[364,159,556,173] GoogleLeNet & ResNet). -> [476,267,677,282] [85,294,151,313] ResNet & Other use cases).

---

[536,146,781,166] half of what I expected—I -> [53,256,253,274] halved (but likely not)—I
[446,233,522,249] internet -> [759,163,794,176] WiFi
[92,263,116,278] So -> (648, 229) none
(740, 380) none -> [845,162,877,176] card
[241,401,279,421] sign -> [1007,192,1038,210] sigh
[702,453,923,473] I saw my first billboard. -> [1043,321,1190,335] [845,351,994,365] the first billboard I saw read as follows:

# EXERCISE PROMPT
Which lines in the data above hold the word "none"? Return each of them.

# RESULT FOR THIS TASK
[92,263,116,278] So -> (648, 229) none
(740, 380) none -> [845,162,877,176] card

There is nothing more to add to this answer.